What Is Sin?
Anyone
who has spent anything more than a few minutes involved in Armstrongism
knows what sin is. All twenty-seven definitions. I jest. Slightly. It’s
the transgression of the law, the missing of the mark, and all those
wrong thoughts that are “broadcast” telepathically directly into your
brain all 43,200 seconds of the day by the Prince of the Power of the
Air, a.k.a. Satan.
In secular terms, a “sin” would just be a
mistake, an error in judgment, or a grasping and fumbling in unfamiliar
and confusing circumstances. But as soon as you wrap it up in religious
terms and propose that every embarrassing thing you’ve ever done has
been chiseled into eternal stone to be used against you in the most
intimidating circumstance imaginable to determine your eternal fate,
well then
every thought, intention, and act, necessarily becomes fraught with
eternal significance.
We’re not really going to argue things like
murder, rape, grand theft, etc. There isn’t anyone who doesn’t agree
that these are serious offenses that one cannot generally do
“accidentally.” Probably no one in history has ever uttered the phrase,
“Oops, I didn’t mean to become a serial axe murderer.”
“Oh,” we
might all say, “that was an understandable mistake. Becoming a serial
axe murderer could have happened to anyone.” No, I think we can all
agree that does not constitute a valid defense in anyone’s book.

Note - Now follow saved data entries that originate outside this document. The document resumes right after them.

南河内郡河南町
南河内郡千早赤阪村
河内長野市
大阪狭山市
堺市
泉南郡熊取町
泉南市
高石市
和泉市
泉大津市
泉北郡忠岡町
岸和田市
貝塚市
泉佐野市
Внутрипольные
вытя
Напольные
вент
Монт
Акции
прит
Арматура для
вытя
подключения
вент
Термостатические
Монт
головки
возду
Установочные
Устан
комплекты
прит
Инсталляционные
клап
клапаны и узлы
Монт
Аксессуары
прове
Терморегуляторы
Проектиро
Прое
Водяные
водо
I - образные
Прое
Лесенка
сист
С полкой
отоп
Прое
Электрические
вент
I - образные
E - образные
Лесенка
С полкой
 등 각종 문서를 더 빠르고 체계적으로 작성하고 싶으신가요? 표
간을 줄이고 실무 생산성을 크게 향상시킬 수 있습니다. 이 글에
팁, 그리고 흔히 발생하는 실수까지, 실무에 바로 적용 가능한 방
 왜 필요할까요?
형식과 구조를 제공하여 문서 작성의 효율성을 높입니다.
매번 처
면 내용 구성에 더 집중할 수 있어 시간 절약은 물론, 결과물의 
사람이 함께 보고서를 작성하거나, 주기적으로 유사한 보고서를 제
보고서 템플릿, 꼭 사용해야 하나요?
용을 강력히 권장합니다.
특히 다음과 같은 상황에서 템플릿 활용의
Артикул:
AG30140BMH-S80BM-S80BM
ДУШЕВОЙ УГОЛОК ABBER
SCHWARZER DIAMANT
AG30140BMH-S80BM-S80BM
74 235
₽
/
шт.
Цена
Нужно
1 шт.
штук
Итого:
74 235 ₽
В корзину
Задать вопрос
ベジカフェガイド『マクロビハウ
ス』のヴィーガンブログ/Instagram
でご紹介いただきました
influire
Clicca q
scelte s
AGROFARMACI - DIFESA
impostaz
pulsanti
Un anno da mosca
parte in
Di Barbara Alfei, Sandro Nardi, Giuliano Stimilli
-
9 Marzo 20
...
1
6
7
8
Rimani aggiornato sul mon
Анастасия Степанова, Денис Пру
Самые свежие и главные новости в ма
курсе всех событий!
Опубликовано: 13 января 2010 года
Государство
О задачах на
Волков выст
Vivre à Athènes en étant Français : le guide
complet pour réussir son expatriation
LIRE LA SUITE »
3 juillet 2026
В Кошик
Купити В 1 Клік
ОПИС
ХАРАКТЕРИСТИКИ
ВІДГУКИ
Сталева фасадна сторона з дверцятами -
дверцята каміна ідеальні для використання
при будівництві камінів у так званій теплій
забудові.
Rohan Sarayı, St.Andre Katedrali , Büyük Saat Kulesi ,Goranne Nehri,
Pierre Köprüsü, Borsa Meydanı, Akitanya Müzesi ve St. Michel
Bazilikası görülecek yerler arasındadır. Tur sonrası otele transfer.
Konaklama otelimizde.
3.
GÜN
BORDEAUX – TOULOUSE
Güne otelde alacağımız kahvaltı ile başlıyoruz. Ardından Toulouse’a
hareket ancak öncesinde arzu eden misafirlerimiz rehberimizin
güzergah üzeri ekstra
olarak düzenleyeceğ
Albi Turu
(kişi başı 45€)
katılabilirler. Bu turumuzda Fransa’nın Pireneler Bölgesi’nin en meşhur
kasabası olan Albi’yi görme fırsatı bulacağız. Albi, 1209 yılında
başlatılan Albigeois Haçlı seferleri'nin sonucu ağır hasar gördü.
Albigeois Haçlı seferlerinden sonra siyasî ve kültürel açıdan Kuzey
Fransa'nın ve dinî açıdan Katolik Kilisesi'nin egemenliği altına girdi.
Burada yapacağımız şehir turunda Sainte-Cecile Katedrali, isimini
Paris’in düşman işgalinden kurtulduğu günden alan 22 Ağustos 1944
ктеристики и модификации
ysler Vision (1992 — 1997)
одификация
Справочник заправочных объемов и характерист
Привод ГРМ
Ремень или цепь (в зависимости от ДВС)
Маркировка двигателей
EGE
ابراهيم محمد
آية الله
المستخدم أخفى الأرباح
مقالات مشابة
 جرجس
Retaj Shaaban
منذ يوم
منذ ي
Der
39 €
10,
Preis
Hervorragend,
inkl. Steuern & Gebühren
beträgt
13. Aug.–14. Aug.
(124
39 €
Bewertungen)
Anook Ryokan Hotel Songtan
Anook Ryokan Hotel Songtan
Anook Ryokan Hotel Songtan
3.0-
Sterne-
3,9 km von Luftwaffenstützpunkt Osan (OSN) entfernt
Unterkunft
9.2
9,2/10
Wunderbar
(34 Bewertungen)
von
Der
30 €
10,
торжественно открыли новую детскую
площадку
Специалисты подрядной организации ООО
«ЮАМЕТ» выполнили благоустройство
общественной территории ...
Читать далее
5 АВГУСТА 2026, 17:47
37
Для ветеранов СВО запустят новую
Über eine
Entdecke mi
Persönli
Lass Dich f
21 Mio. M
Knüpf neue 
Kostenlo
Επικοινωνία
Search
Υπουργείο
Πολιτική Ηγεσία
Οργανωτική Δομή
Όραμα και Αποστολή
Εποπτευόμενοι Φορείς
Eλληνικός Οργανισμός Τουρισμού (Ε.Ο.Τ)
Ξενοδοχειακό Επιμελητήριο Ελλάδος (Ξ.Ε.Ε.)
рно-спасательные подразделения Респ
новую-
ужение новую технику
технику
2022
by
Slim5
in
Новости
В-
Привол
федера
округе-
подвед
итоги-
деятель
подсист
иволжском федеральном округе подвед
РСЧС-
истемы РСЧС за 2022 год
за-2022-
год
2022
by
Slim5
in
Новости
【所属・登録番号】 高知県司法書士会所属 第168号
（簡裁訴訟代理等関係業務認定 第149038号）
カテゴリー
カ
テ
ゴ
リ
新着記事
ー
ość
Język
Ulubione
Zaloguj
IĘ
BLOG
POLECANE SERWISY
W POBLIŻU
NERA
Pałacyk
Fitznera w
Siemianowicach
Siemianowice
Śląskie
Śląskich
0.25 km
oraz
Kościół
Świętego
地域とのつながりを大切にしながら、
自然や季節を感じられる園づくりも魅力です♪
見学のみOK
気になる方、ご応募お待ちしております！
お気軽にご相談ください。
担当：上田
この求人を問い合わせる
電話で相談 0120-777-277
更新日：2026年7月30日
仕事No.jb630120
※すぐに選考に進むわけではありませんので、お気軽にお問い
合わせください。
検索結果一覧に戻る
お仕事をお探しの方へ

Instead, we’re talking about the criminalization of much smaller
mistakes.
A key problem with turning every trivial error into an
act of cosmic significance is the fact that we are born not really
knowing very much, and learning involves making mistakes, and that means
doing some “sinning.” Realistically, it
just can’t be helped. Yes, it is true, we do have a “choice” in a
manner of speaking, whether to sin or not in any given situation, but
given tens or hundreds of billions of people, the bible itself says that
not one person ever passed the test of living a “crime”-free life.
If
the bible is to be believed, on the one hand, God intentionally
designed us so weak that every single one of us is going to do some
“sinning” every time we try to do anything at all. On the other hand,
every mistake and every learning experience has cosmic significance,
obviously as an expression of the idea that God doesn’t want us to ever
do any “sinning.” Does anyone else see a conflict here? Why would God
put us in a no-win scenario like this? Under the burden of so much
religious-based accusation and judgment, is it any wonder that so many
people suffer from low self-esteem?
Of course, this is a biblical
thing, not just an Armstrong thing,
so Armstrongism isn’t alone in this. Catholicism, Judaism, and Islam
all have their fundamentalism that inflicts the same conundrum upon
their followers.
So then, because every single human being ever
created is such a heinous criminal (hmm, I wonder why), God’s kingdom
would have exactly zero new additions from this earthly experiment
except for the enormous and benevolent grace of God, who sent his only
begotten Son to die to pay for all our heinous crimes. And we must be
eternally grateful and beholden for such a wonderful deed done on my
behalf because we are all such heinous criminals.
At the risk of
sounding like an absolute heretic, excuse me, but who set this whole
system up in the first place, starting with how I was created, and then
criminalizing every mistake I was sure to make, thus guaranteeing such
an enormous debt of “sin” would be hanging over my, and everyone’s head,
that needed paying for in the first
place?
The traffic codes are written in the same way. If they
were written for safety, then they were written for robot drivers, not
human drivers. The way the traffic laws are, you can’t help but break
some of them every time you drive. They seem calculated to take
advantage of human frailty. Any time the city needs some extra income,
they can simply go out and fleece the people by issuing a slew of moving
violations. Every time you get behind the wheel, you are probably
incurring hundreds or thousands of dollars worth of debt (I know I am),
which may or may not be demanded of you.
I understand the point
of much of the “law” laid out in the bible as a code to genuinely help
everyone avoid making some large mistakes, and that’s fine. But what if
the whole system of “sin” and “sacrifice” was laid out with the same
intentions as the modern traffic laws? What if it’s just the fabrication
of a fictitious debt
combined with the biggest guilt trip in history for the sole purpose of
bringing an entire society under the control of religious authorities?
What
if we were to let go of all the neurotic energy bound up in the word
“sin”? Not to say that many “sins” aren’t genuinely bad ideas, but just
to say, let’s abandon the cosmic significance part of it.
What
if we were to say that a mistake is just a mistake? Yes, there will be
consequences. You won’t score the brownie point, you might lose the
girl, you'll have to pay the fine, or maybe you’ll look like the loser
and idiot that we all feel like from time to time. And then a funny
thing happens. Everyone forgets. And it’s just not that big of a deal
anymore. There’s no cosmic significance. Nobody is going to bring it up a
thousand years from now and rake you over the coals for it. And a
mistake suddenly becomes something that is affordable. It’s just not
that serious.
And you can afford to laugh at yourself.